Carregado de existencialismo chega-nos Pure Comedy, o terceiro projeto de Josh Tillman sobre o pseudónimo de Father John Misty. O sucessor de Love You Honey Bear é um extenso ensaio de 75 minutos sobre a condição humana no mundo atual, onde Josh não se retrai de reflexões críticas acerca da sociedade, fama, religião, ideologias e política.

nit.pt

nit.pt

Father John Misty não precisa de figuras de estilo elaboradas para representar as ideias de Pure Comedy. O cantautor não se prende em rodeios. Vai direto ao assunto e diz o que quer dizer. Tillman despiu-se sonicamente em Pure Comedy. Na voz não há reverbs nem compensações. Os instrumentos prefere mantê-los simples e crus. A construção sonora do álbum é extremamente bela, com orquestras grandiosas a aparecer nos momentos certos. As baladas ao piano ou a guitarra predominam e acompanham a voz de FJM, que tem muito a dizer.

Pure Comedy abre com a faixa do mesmo nome. “The Comedy of Man starts like this” é o primeiro verso do álbum. Neste primeiro capítulo, entramos no mundo que Josh nos preparou. Fala-se sobre religião e fanatismo religioso, mas também sobre política. Um lugar de destaque é ainda reservado para a reflexão sobre os seres humanos e a sua dependência para com os outros. A natureza faz-nos nascer meio formados e frágeis e cabe aos que nos rodeiam moldar a outra metade.  “I hate to say it, but each other’s all we got” confessa depois de uma grandiosa exibição de saxofones e voz.

Segue-se “Total Enternaing Forever”, uma história quase tirada de um livro de ficção científica onde os humanos vivem numa realidade virtual que dá falsas alegrias.
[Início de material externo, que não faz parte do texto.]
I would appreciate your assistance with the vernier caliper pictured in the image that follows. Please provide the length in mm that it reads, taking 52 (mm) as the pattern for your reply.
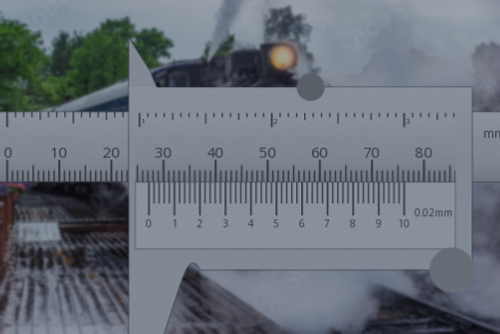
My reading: 27.2 (mm)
Uma imagem sonoramente pintada por uma guitarra em cores mais alegres que, aquando da reflexão nas palavras de Tillman, vemos que nada mais é do que uma distopia para onde caminhamos. “When the historians find us we’ll be in our homes plugged into our hubs”.

A meio de Pure Comedy chega a longa “Leaving LA”, que se estende por cerca de 15 minutos. É uma música franca onde Father John Misty se despe por completo revelando as suas inseguranças. O artista começa um exame à indústria musical e à fama, mas avança para uma introspeção da sua própria imagem e carreira. Admite querer sucesso comercial. Mas, com esse sucesso vem também uma perda de identidade própria. “At some point, you just can’t control what people use your fake name for.”
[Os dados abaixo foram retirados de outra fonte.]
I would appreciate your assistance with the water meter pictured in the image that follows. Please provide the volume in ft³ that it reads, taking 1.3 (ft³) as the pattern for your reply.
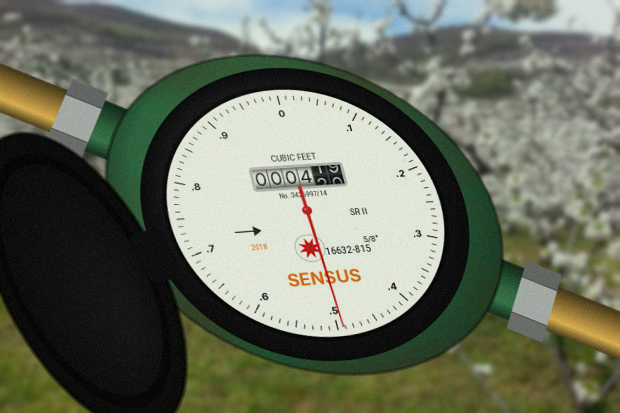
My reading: 419.49 (ft³)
Things That Would Have Been Helpful to Know Before the Revolution” é outro grande destaque. A instrumentalização embeleza a descrição de um mundo pós-apocalíptico destruído pelo lixo e aquecimento global, que levou os humanos a regressar a um estado primitivo.

Smoochie”, na segunda metade do álbum, embala-nos pela confissão de Tillman à esposa que o apoia nos momentos mais negros. É a canção onde ouvimos notoriamente um phaser que cria um ambiente negro que retrata os demónios e caos que o cantor sente.

Na “Ballad of the Dying Man”, o quarto capítulo do ensaio, é-nos mostrado um retrato de um crítico que faz da sua vida o comentário. Através desta personagem, analisa-se o ego dos humanos. A sua opinião é certa e infalível; a sua mente é brilhante. Mas no fim, até ele se apercebe que não sabe nada. “Eventually the dying man takes his final breath / But first checks his news feed to see what he’s about to miss / And it occurs to him a little late in the game / We leave as clueless as we came”

Pure Comedy é um fantástico ensaio sobre a condição humana. Josh Tillman explora a questão do que é a existência humana em baladas lindas e bem contruídas. O álbum tem um tom melancólico e crises existencialistas. Toda a ação situa-se neste mundo pós-apocalíptico que Father John Misty retrata como o nosso futuro. Nenhuma canção é deixada ao acaso. As músicas avançam de uma forma muito natural e complementam-se umas às outras. Depois de uma densa paisagem pessimista, Pure Comedy acaba otimista com o verso “There’s nothing to fear” a encerrar a “In Twenty Years Or So”.